They call it remarketing. Some call it retargeting. My own experience is it feels a lot like stalking. Which is what makes it creepy.
This is what I’m talking about.
Say you are window shopping on the web. It’s a fun pastime. Something you can do in your pajamas while sipping on a glass of Chardonnay. If you use Pinterest, you might even pin those new skinny boot jeans you’ve been eyeing on your Pinterest page. But you don’t buy them.
That company is disappointed you didn’t pony up your credit card just yet. They want you to come back and finish up that transaction.
This is where the stalking starts. If that company is employing remarketing, they have hidden a little snippet of code, invisible to the untrained eye, that picked up on what you were doing and will now track you all over the web. Which basically means their ads will start showing up on other websites until either you come back and make a purchase or the time on the cookie runs out.
At first you may not notice. At first you may think that company is just running a big ol’ campaign and spending a lot of money online.
Until you notice the ads showing up in places that just don’t make sense. Like here.
It becomes positively jarring. Like you are being stalked. And who wants to be stalked?
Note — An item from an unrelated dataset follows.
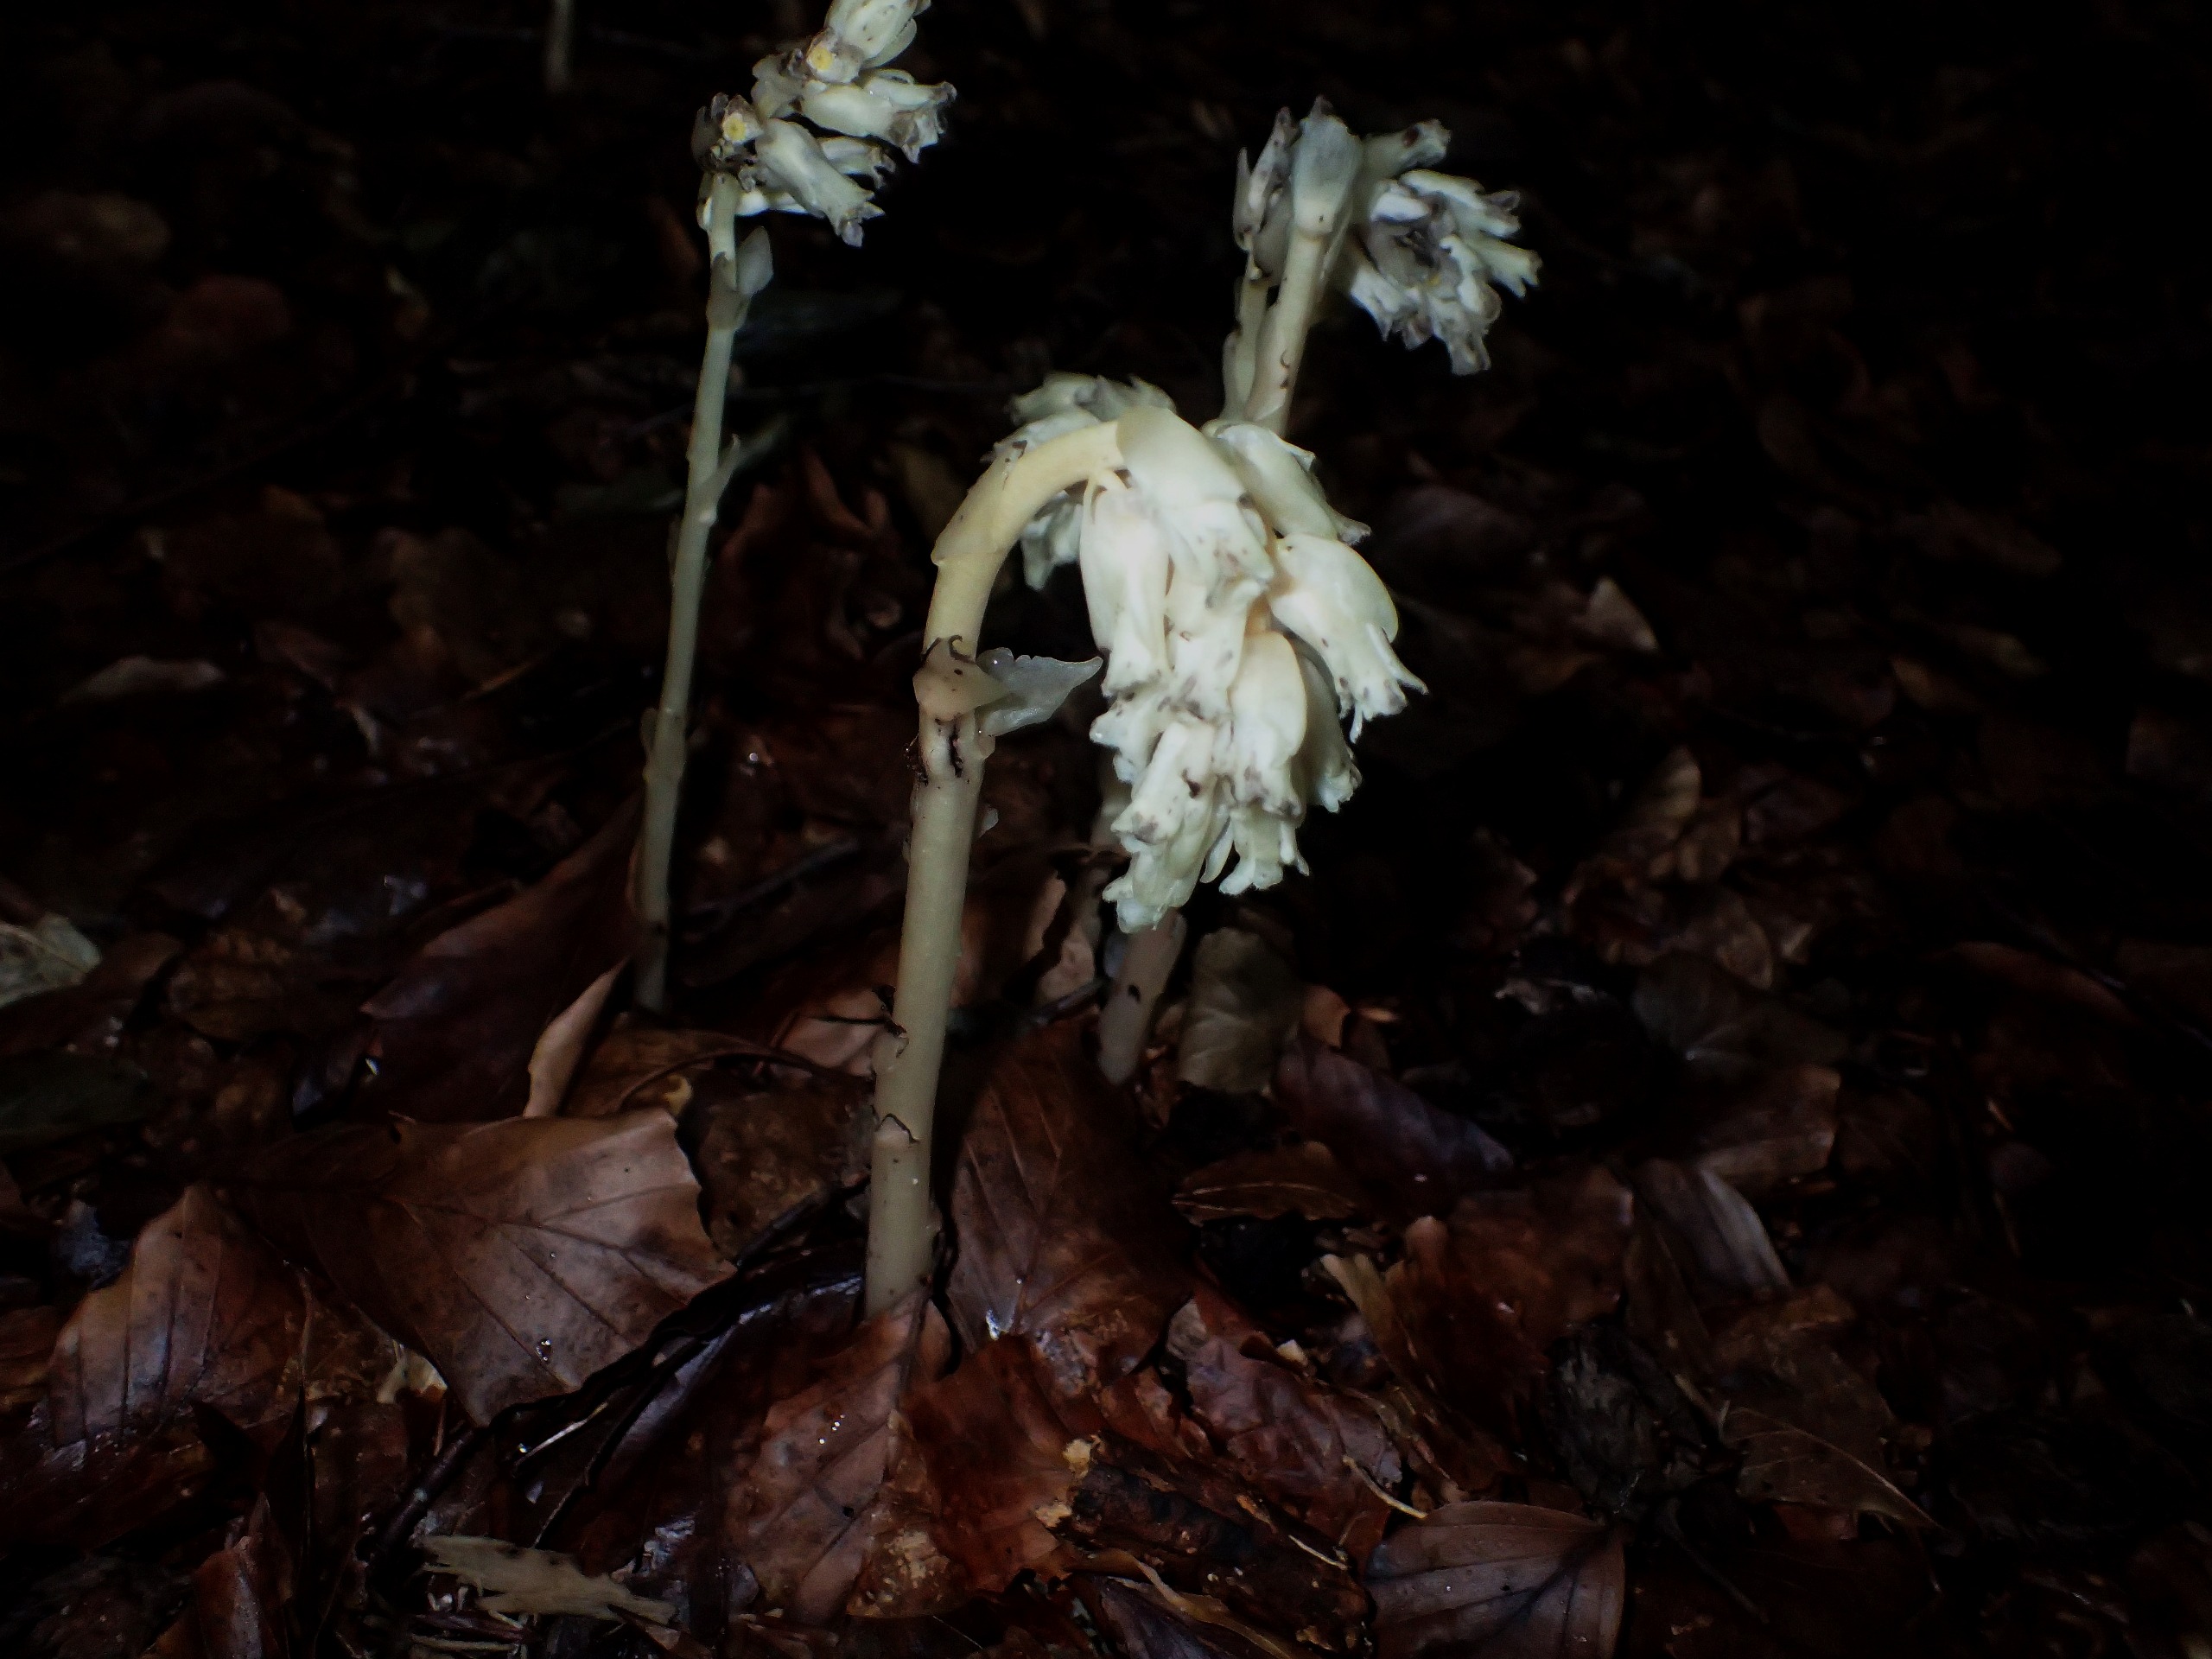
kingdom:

Stalking is creepy. It’s an invasion of privacy. It makes one feel unsafe.
If you are me and you teach this stuff, the light goes off about now. You realize that this is a remarketing effort. You know if you go in and clean your browser of cookies you can make it go away. Or you can go back and buy those skinny jeans. But you know you. You are not about to pay retail for them. Plus you’re a researcher, so you don’t. Not just yet. You want to see just how many more crazy websites this ad is going to pop up on. And it is the same ad. Again and again.
Now let me say that I’ve been a fan of Rebecca Minkoff since the first time I spotted one of her handbags in a boutique on Columbus Avenue and she was not as famous and successful as she is today. I have a huge respect for the brand and what the company has grown into. But as I continued to let those cookies do their thing I questioned my opinion.
Their ads started to look cheap, as though the company was going through troubles and had resorted to buying remnant ads at rock bottom prices. I didn’t like seeing it wherever I went on the web. Yes, it makes sense on The New York Times site in the Style section, but not in the middle of a tutorial on how to make an Infographic. It was annoying. It did not make me want to go back and buy anything from the company. It made me feel like I was being watched. Worse. Stalked. Without my permission. Not the kind of stuff that strengthens relationships.
So it’s official. I am not a fan of remarketing, nor will I be recommending it to any client any time soon. If you’ve got a great product and a great brand, stalking as part of your digital strategy should not be in the plan.
Note: Now that my research is complete and this blog written, I will be cleaning out those cookies but I will not be buying those jeans…unless of course I catch a great sale!